Never Trust, Always Verify: 7 Principles of Zero Trust Security for Nation State Targets
Nation state targets--organizations who's breach would materially benefit nation state organizations funding offensive cyber initiatives--have security needs at the top of the market.
Collecting input from dozens of these mission-critical organizations, from nuclear weapons facilities to electric utilities, from the U.S. Air Force to global banks, from public cloud "super platforms" to the operating teams serving heads-of-state, we distilled down the unique approach of nation state targets use to make cyber defense decisions into 7 key principles:
Principle 7 - Any useful system has vulnerabilities. You can reduce & manage vulnerabilities, but can never remove them all.
Put another way, no system that serves a useful purpose can be invulnerable. For example, if you use login and password to authenticate to a system it might be vulnerable to a brute force attack (guessing all possible passwords); if you fix that vulnerability by freezing the system after 3 incorrect attempts, you've created a Denial of Service vulnerability. You can continue this logic and find that vulnerabilities are never really solved.

§ SUPPLIED ENTRIES
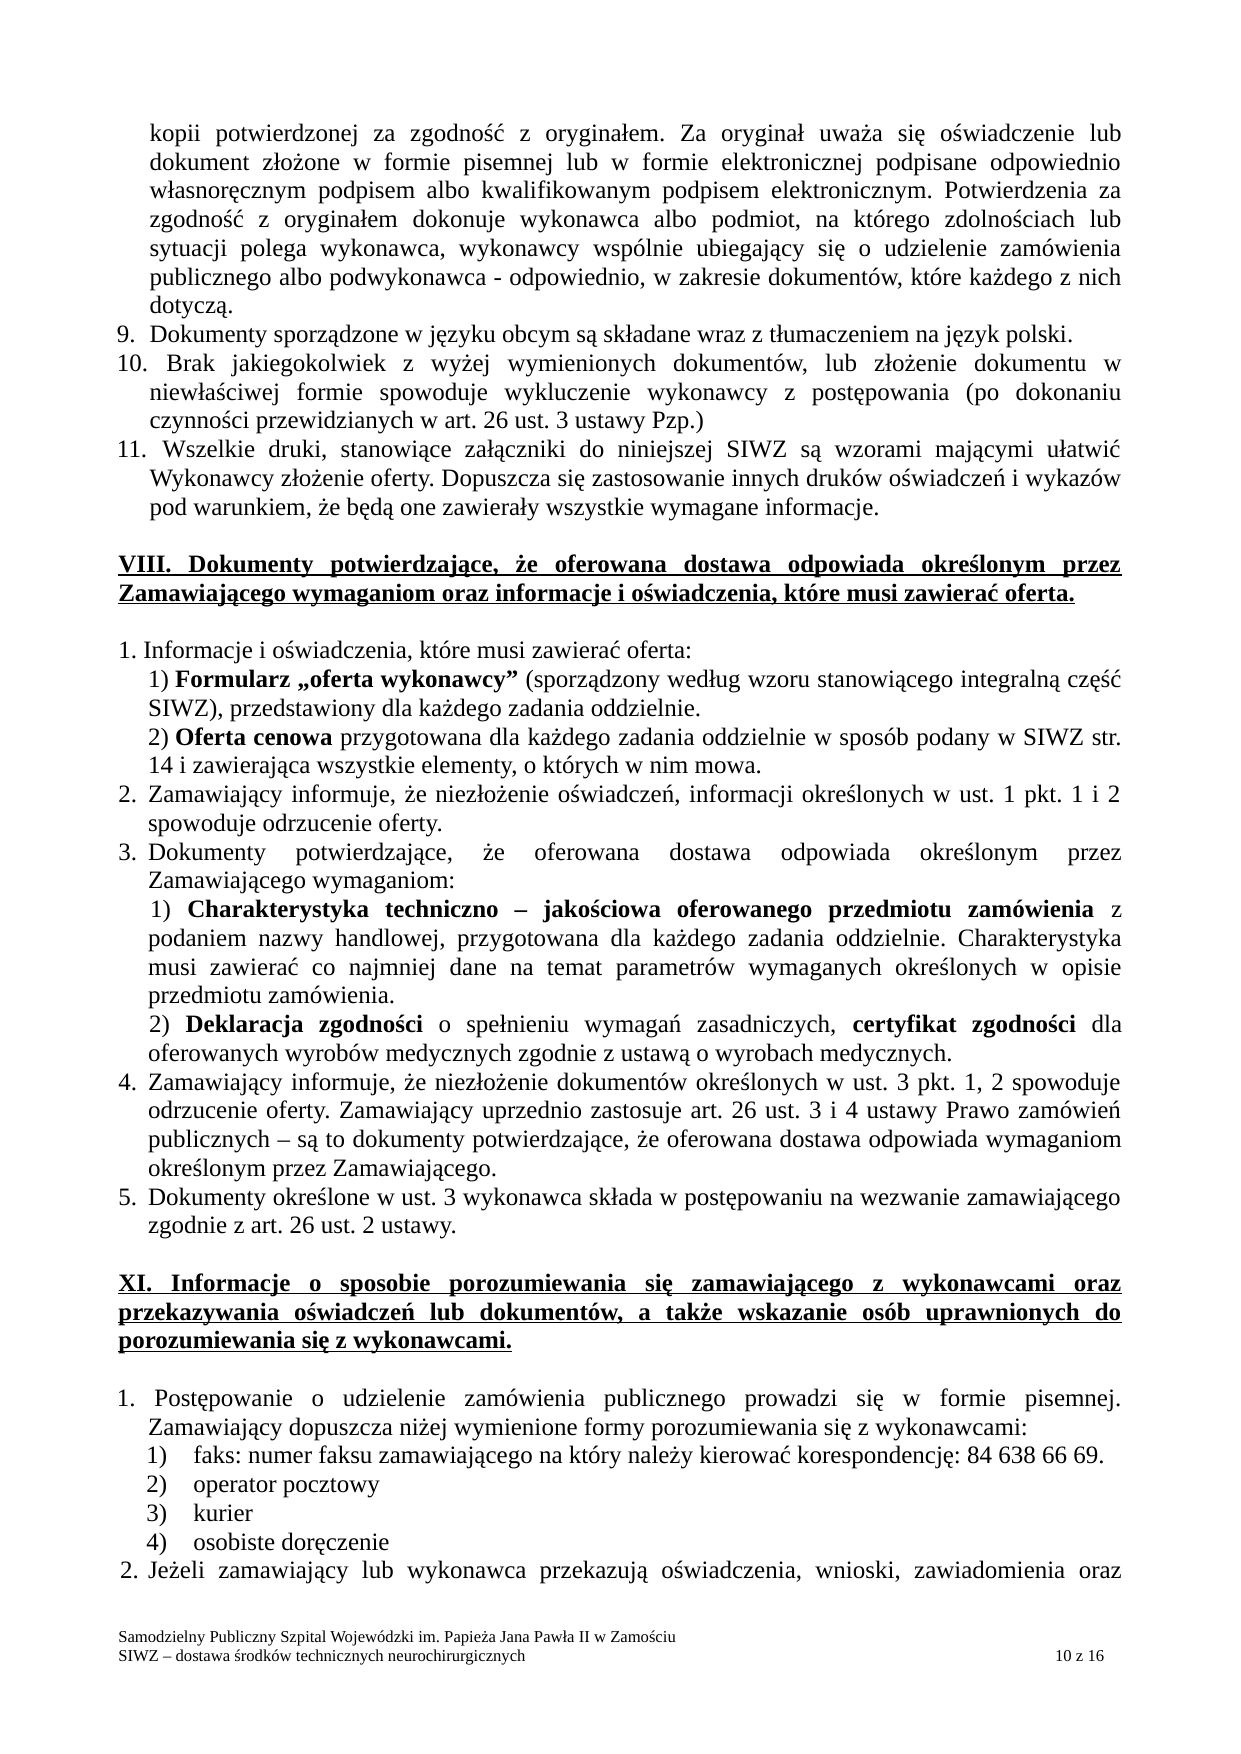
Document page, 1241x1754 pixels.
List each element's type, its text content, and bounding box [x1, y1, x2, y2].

==

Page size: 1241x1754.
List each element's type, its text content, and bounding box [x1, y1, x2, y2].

§ WHAT THE TASK REQUIRES
In the zero trust security text:
(a) How many key principles were distilled from the input of mission-critical organizations?
(b) What kind of attack means guessing all possible passwords?
(c) What vulnerability is created by freezing the system after 3 incorrect attempts?
Answer from the zero trust security text alone.

§ RESULT
(a) 7
(b) A brute force attack
(c) A Denial of Service vulnerability